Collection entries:
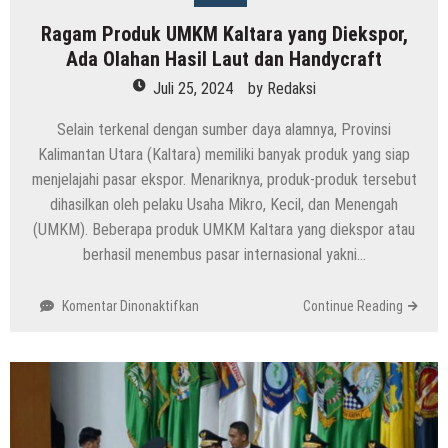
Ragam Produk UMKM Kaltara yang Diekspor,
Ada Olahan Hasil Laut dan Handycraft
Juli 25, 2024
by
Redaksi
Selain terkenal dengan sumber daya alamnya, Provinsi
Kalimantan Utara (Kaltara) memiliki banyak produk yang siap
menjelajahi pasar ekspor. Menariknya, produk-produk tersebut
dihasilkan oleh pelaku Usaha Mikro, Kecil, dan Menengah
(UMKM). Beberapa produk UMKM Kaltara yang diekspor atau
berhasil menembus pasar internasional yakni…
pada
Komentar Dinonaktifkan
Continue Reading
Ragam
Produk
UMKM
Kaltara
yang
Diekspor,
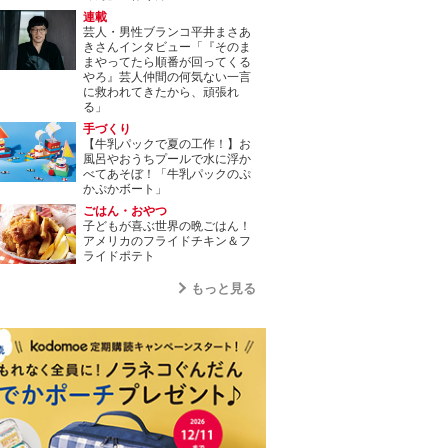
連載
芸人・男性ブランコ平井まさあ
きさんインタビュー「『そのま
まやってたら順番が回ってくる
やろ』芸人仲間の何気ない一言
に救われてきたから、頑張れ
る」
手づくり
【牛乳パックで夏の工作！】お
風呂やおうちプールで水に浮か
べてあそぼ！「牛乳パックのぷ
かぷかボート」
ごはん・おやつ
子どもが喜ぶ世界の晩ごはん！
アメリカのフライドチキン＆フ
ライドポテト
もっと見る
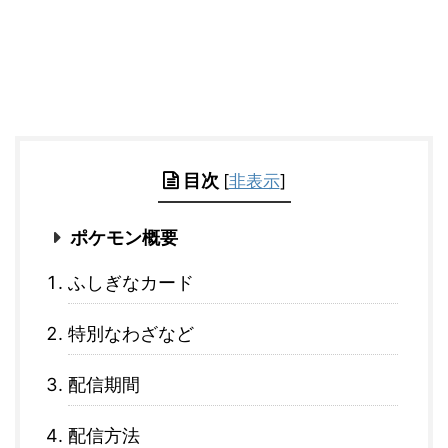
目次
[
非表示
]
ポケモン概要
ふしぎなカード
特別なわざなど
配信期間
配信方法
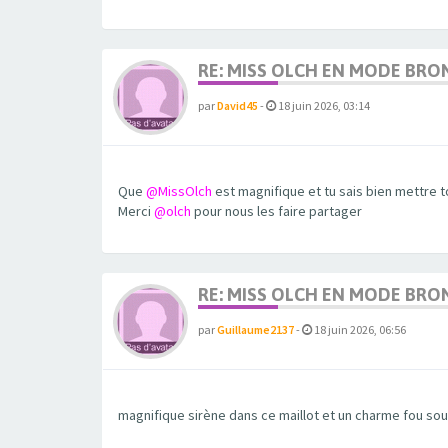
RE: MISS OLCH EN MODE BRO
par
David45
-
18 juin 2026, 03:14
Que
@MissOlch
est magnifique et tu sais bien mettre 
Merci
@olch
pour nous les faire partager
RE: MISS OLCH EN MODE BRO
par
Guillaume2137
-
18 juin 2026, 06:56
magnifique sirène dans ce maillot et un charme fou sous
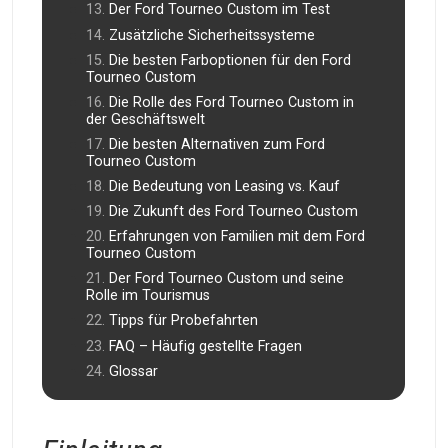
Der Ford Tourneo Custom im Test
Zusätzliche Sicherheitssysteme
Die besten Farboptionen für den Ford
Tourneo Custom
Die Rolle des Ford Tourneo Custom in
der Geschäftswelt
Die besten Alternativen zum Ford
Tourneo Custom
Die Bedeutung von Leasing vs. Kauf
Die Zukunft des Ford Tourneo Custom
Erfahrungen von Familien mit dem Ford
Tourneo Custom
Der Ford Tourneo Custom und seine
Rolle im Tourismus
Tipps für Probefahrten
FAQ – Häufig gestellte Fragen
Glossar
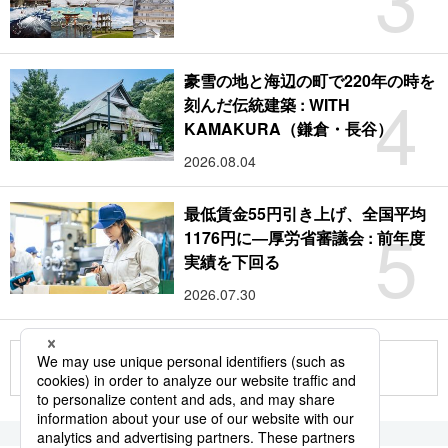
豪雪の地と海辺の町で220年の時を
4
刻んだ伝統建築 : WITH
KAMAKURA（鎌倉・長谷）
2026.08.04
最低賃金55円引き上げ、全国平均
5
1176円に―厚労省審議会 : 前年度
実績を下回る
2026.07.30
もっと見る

◆ Problem to solve: Could you write out again, exactly, the lines from the line containing "芸人・男性ブランコ平井まさあ" through the last line of the records above? Leave out the pictures.

◆ Response:
芸人・男性ブランコ平井まさあ
きさんインタビュー「『そのま
まやってたら順番が回ってくる
やろ』芸人仲間の何気ない一言
に救われてきたから、頑張れ
る」
手づくり
【牛乳パックで夏の工作！】お
風呂やおうちプールで水に浮か
べてあそぼ！「牛乳パックのぷ
かぷかボート」
ごはん・おやつ
子どもが喜ぶ世界の晩ごはん！
アメリカのフライドチキン＆フ
ライドポテト
もっと見る
目次
[
非表示
]
ポケモン概要
ふしぎなカード
特別なわざなど
配信期間
配信方法
RE: MISS OLCH EN MODE BRO
par
David45
-
18 juin 2026, 03:14
Que
@MissOlch
est magnifique et tu sais bien mettre 
Merci
@olch
pour nous les faire partager
RE: MISS OLCH EN MODE BRO
par
Guillaume2137
-
18 juin 2026, 06:56
magnifique sirène dans ce maillot et un charme fou sous
Der Ford Tourneo Custom im Test
Zusätzliche Sicherheitssysteme
Die besten Farboptionen für den Ford
Tourneo Custom
Die Rolle des Ford Tourneo Custom in
der Geschäftswelt
Die besten Alternativen zum Ford
Tourneo Custom
Die Bedeutung von Leasing vs. Kauf
Die Zukunft des Ford Tourneo Custom
Erfahrungen von Familien mit dem Ford
Tourneo Custom
Der Ford Tourneo Custom und seine
Rolle im Tourismus
Tipps für Probefahrten
FAQ – Häufig gestellte Fragen
Glossar
豪雪の地と海辺の町で220年の時を
4
刻んだ伝統建築 : WITH
KAMAKURA（鎌倉・長谷）
2026.08.04
最低賃金55円引き上げ、全国平均
5
1176円に―厚労省審議会 : 前年度
実績を下回る
2026.07.30
もっと見る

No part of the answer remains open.